[Items from a data source]
"""

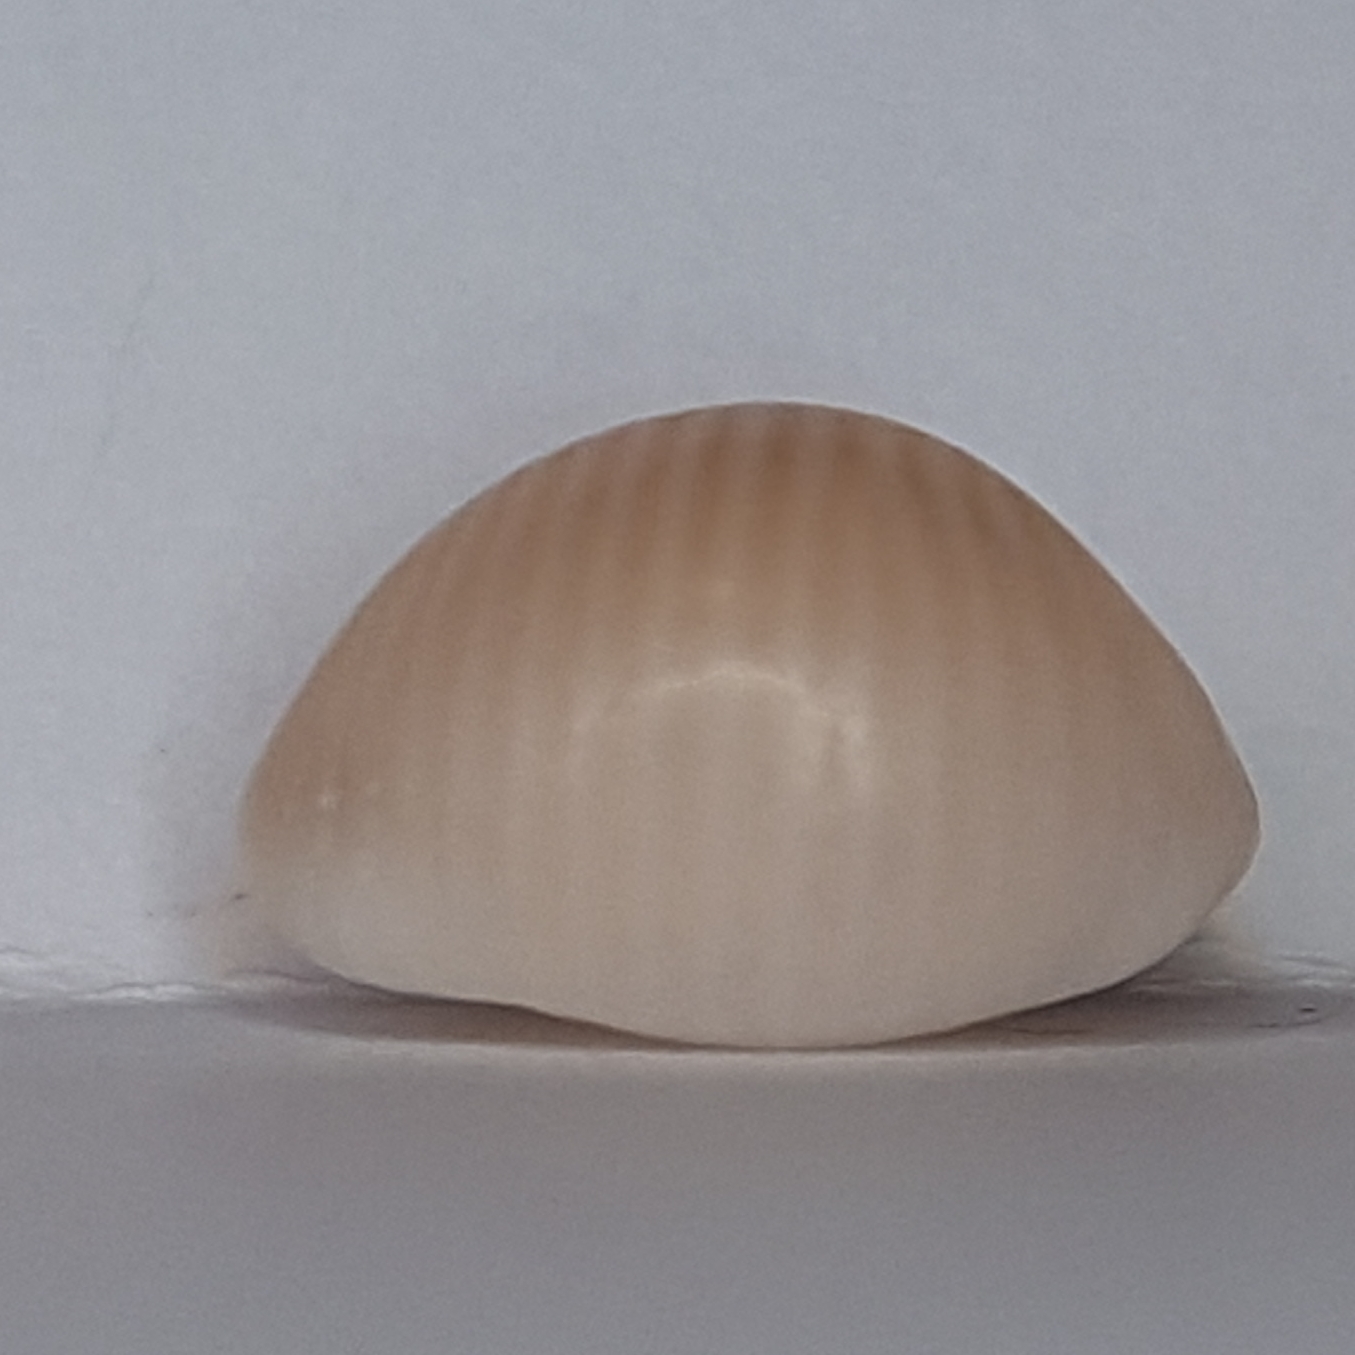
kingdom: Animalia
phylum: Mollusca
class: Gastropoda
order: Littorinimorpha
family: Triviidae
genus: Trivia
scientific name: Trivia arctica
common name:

"""
"""

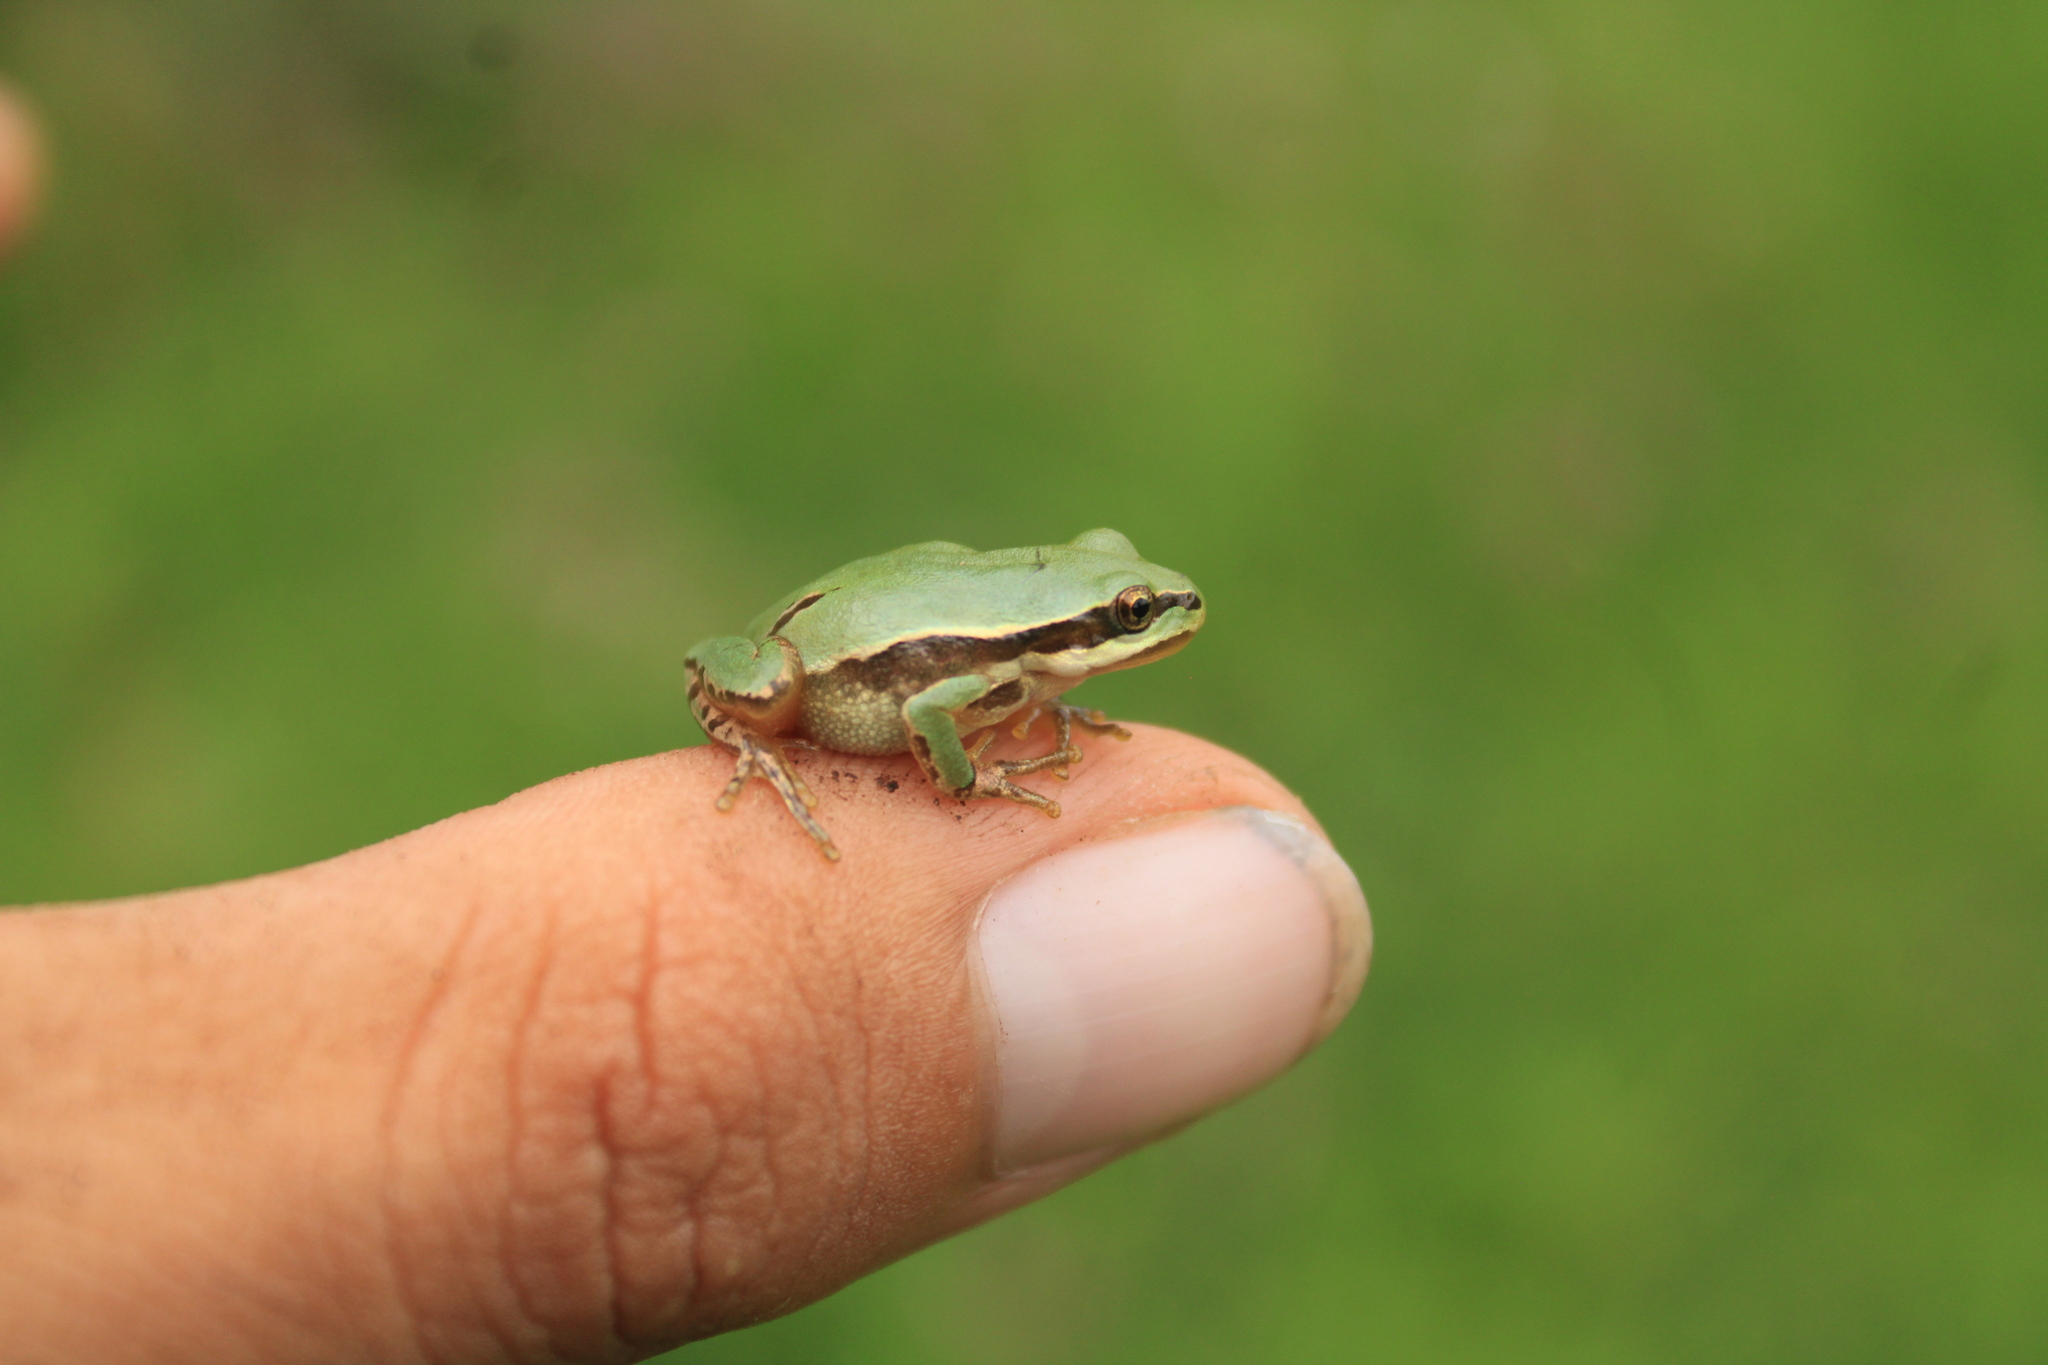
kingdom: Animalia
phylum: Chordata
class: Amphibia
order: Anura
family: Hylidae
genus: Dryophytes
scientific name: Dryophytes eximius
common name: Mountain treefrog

"""

*What to work on:* Edit the part of the records that opens with the line containing "class: Amphibia" and closes with the line containing "common name: Mountain treefrog", putting "species" in place of "scientific name" and keeping everything else the same. Give only those lines.

*Solution for this exercise:*
class: Amphibia
order: Anura
family: Hylidae
genus: Dryophytes
species: Dryophytes eximius
common name: Mountain treefrog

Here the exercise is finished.